-- Stored data follows --

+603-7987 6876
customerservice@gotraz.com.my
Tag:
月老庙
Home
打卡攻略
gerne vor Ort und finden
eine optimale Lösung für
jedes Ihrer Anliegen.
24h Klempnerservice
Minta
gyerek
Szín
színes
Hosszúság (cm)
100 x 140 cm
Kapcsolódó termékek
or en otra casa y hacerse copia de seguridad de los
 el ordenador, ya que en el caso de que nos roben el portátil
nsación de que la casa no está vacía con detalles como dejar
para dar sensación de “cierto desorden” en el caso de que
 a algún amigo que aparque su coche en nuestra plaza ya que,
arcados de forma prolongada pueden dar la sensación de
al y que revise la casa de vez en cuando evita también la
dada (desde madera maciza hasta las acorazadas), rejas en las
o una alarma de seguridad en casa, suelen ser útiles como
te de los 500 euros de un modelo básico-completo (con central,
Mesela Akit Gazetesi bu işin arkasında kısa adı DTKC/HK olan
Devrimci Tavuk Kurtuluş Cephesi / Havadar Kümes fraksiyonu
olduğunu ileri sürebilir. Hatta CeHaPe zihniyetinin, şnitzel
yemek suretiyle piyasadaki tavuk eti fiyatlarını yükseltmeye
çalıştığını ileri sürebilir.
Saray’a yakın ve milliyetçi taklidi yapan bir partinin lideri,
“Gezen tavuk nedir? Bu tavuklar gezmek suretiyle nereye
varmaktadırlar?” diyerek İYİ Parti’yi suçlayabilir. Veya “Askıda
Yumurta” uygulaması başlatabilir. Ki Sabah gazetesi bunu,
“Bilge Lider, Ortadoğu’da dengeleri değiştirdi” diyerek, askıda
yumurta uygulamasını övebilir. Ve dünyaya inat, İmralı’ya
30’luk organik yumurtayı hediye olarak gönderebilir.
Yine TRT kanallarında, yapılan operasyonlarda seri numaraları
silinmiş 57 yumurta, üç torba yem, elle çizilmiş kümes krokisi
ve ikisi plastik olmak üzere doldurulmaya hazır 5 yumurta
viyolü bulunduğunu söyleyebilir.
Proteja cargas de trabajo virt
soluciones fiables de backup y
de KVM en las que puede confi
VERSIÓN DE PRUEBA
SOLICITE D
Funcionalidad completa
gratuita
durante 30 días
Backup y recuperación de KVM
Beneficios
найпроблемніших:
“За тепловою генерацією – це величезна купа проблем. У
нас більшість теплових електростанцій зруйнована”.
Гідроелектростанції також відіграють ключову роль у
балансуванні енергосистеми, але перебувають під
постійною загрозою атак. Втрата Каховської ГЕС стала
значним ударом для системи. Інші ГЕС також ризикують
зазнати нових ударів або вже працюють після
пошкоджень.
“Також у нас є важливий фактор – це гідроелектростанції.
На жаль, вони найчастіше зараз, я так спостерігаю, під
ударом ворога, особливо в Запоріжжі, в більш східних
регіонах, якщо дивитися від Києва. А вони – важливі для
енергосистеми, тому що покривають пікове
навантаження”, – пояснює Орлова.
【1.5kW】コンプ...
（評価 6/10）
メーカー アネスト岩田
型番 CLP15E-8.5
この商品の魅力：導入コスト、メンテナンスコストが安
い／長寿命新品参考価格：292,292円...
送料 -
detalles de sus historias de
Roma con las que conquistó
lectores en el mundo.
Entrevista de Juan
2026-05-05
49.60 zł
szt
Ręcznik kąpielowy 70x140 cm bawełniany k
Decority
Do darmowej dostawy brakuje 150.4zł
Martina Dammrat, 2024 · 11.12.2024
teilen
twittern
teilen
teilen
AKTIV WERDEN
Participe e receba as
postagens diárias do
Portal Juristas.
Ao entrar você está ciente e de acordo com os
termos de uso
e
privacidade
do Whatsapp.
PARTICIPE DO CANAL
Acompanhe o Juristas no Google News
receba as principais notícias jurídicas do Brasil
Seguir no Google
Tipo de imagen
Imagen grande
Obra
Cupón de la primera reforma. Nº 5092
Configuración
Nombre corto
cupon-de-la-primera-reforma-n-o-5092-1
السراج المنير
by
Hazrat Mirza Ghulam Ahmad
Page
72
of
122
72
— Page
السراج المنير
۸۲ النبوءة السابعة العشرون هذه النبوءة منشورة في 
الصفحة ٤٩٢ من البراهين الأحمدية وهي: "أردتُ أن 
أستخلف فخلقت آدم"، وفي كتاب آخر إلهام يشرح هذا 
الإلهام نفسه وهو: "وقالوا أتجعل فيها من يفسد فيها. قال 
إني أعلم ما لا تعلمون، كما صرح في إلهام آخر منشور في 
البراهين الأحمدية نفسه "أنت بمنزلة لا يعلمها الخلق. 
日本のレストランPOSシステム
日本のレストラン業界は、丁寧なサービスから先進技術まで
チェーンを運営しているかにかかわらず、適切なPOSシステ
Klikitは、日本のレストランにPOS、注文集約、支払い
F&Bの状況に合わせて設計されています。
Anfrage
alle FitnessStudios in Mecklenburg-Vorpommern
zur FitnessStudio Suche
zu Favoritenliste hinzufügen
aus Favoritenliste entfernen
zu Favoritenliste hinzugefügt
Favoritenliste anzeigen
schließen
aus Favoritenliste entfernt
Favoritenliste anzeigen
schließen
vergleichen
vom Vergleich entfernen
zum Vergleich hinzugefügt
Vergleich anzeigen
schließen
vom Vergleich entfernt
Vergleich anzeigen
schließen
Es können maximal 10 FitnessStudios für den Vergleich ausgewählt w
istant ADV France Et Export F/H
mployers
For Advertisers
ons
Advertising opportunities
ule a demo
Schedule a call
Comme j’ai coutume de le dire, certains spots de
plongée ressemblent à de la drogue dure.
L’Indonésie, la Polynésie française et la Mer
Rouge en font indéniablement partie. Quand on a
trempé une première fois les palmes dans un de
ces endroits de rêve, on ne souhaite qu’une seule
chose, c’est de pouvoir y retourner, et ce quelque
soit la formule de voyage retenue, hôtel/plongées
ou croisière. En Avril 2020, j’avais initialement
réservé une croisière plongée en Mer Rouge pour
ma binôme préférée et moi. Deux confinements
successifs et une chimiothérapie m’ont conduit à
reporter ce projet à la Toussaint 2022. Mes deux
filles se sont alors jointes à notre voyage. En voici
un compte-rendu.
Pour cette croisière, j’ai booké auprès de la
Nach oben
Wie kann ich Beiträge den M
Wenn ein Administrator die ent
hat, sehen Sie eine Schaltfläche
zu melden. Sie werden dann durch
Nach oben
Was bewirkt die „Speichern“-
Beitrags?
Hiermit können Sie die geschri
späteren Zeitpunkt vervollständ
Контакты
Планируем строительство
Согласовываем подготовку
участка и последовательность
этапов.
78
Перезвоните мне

-- Stored data concluded --

- [Work instructions]: Lines from the entries that contain the string "croisière" must be found and copied.

- [Your response]:
ou croisière. En Avril 2020, j’avais initialement
réservé une croisière plongée en Mer Rouge pour
Pour cette croisière, j’ai booké auprès de la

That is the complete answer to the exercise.